» **Your tasks**
1. Can you transcribe the Shake and Bake check-in post below word for word, beginning at the words "On June 10th" and stopping after "keep at it."?
2. Would you pick up the Shake and Bake check-in post below after its final sentence and keep writing it in the same voice?

Shake and Bakes are my quarterly life/work check-ins (CHICKENS!) It’s my way of shaking off the “bad” and baking in the “good” It’s about gratitude, paying attention and living by the moon. Much thanks to HAVI over at the Fluent Self for inspiration and to APRIL at Big Sky Astrology for her monthly Working with the Moon booklets.
Sorry for my absence …
I keep tossing around (again) a different way to do my chickens… Nothing has hit me yet though and I do want to carry on with them… carry on with paying attention to the moon and to the elements and to wee animal visitations and so on… so… Here I am again to report in on this moonths Doings.
Mostly I’ve just been keeping my head down this month. Working on the reVisions, getting the garden in (late so late…but still…it is in) and… practicing my driving.
On June 10th I took my Road Test for my G2 license. Man I was nervous. This relearning to drive has been a huge… adventure for me (she giggles – adventure…right… overcoming the near phobic fear of piloting a car…an adventure.) But I am insanely happy to report that I was SUCCESSFUL and passed my test and can now drive alone and with passengers and in the dark and on highways and … pretty much drive drive drive. I’ll have to do another road test next year to finish up my “training time” and get my full license, but for now… Wheee!
The reVisioning of Sanctuary continues…apace… but the pace wears me down. Sometimes I fear that I may never reach the end of this draft. Sometimes I fear that this flipping novel will be my UNDOING. But I keep at it.
On Wednesday, I set aside the entire day to write… Have in fact declared Wednesdays my “play in the studio all day long” days.

» **Record extracts**
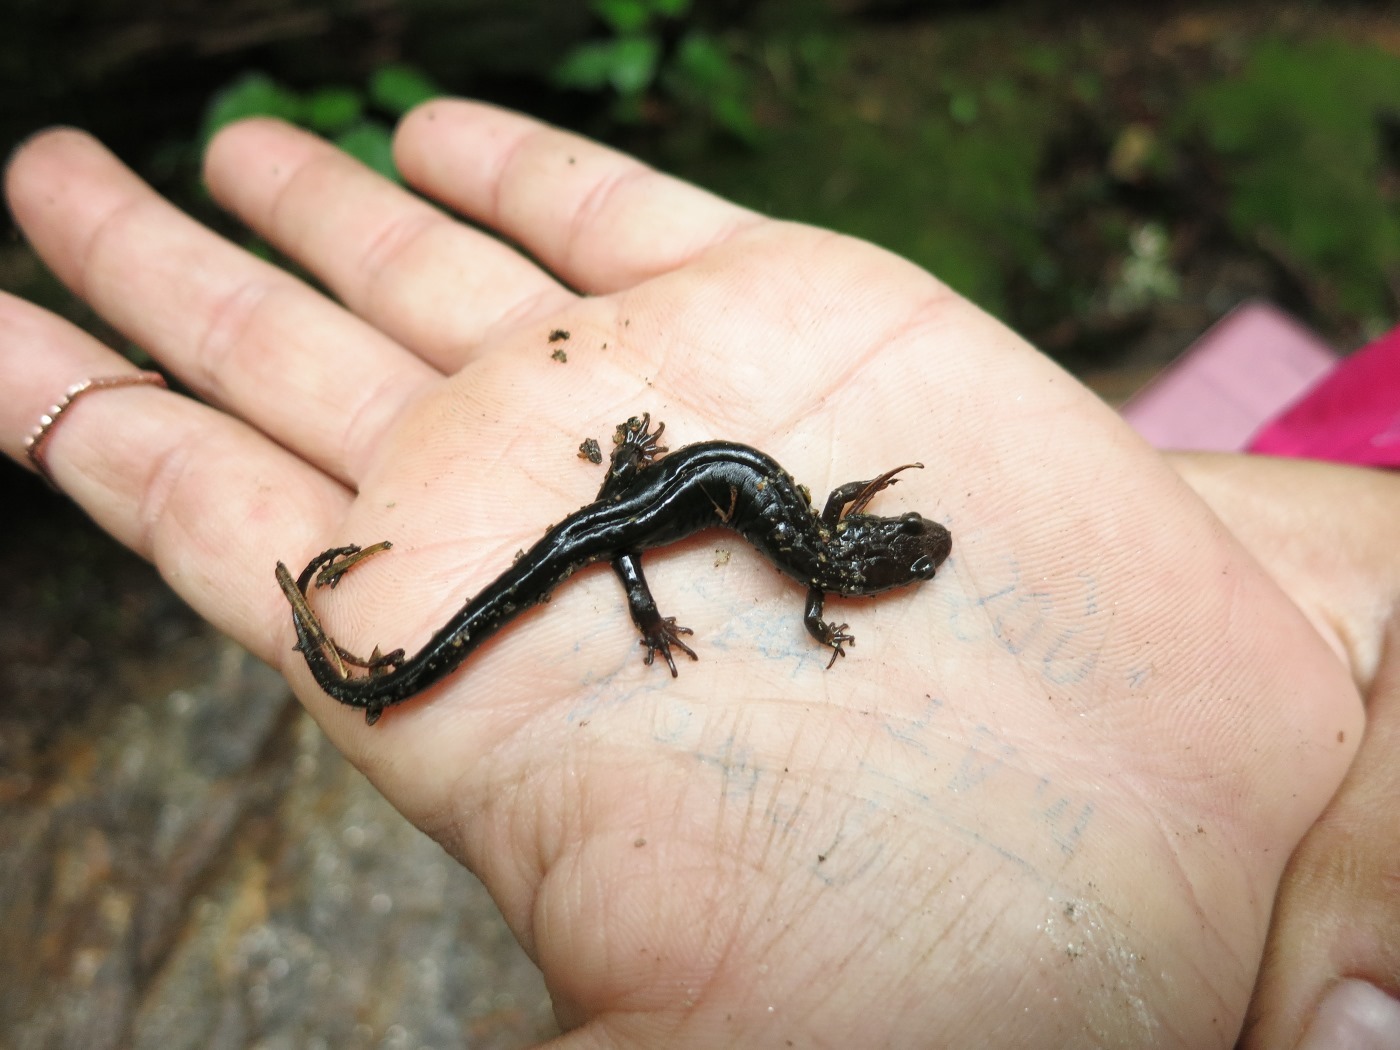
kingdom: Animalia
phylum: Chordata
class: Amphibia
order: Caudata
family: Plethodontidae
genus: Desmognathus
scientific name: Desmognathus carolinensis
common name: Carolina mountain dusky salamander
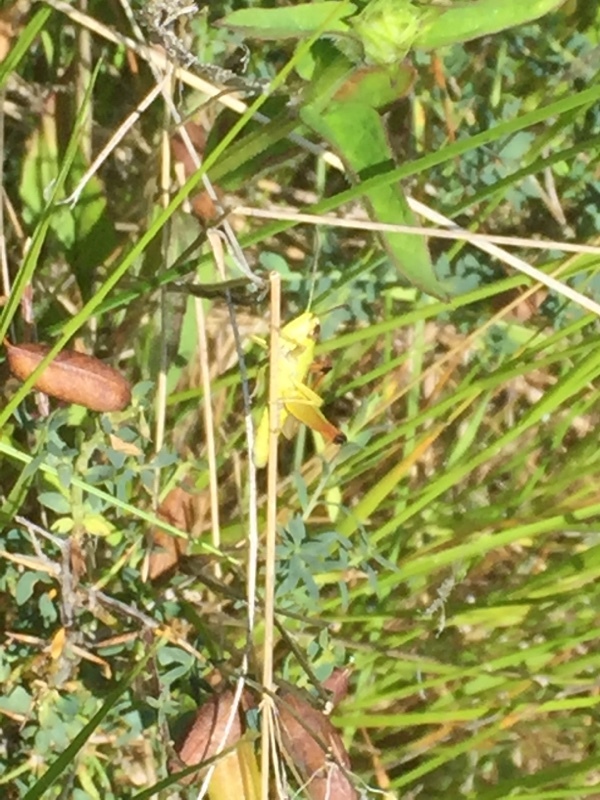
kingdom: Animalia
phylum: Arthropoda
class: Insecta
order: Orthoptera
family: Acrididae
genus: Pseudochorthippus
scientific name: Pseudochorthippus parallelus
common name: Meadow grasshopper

» **Answers to the exercises**
1.
On June 10th I took my Road Test for my G2 license. Man I was nervous. This relearning to drive has been a huge… adventure for me (she giggles – adventure…right… overcoming the near phobic fear of piloting a car…an adventure.) But I am insanely happy to report that I was SUCCESSFUL and passed my test and can now drive alone and with passengers and in the dark and on highways and … pretty much drive drive drive. I’ll have to do another road test next year to finish up my “training time” and get my full license, but for now… Wheee!
The reVisioning of Sanctuary continues…apace… but the pace wears me down. Sometimes I fear that I may never reach the end of this draft. Sometimes I fear that this flipping novel will be my UNDOING. But I keep at it.

2.
The driving practice had us in town almost every day for the last 3 weeks… and town is… a vortex. Time disappears. I think this desire for a “Studio Day” grew out of the need to consciously declare ONE DAY each week that I wouldn’t go to town, unless there was an emergency of some sort. So… The first such day would be the day after taking my Road Test. I would wake early and do my morning doings and then… settle in to the writing and have hours and hours to Go Deep.
Well …. It just didn’t work out that way at all. Not at all at all at all….
I rose early and did my meditation and ate my breakfast and dove into the Scrib and then I refilled my coffee and came back to the burrow to begin work and …. I just couldn’t. I couldn’t do it. I just could not face the monster.
I went outside and watered the garden.
I poked my head inside the Shakey Shack to see what the Raggedy Man was up to. He was working on a new play.
I slumphed through the joint, grabbed a book and began to read.
The fella finished working and asked if I’d help take the winter plastic off the screened in porch.
We did it. Ahh…. fresh flowing air. Lovely.
I had lunch – with my book. And then I lay on the screened in porch and read… for the rest of the day.
I didn’t go to the page AT ALL!
And see… I’ve been doing super well at showing up every day – for at least a little while and I was hungry…. I thought… so hungry for a WHOLE DAY to write. Hours and hours and hours and … I did NOTHING.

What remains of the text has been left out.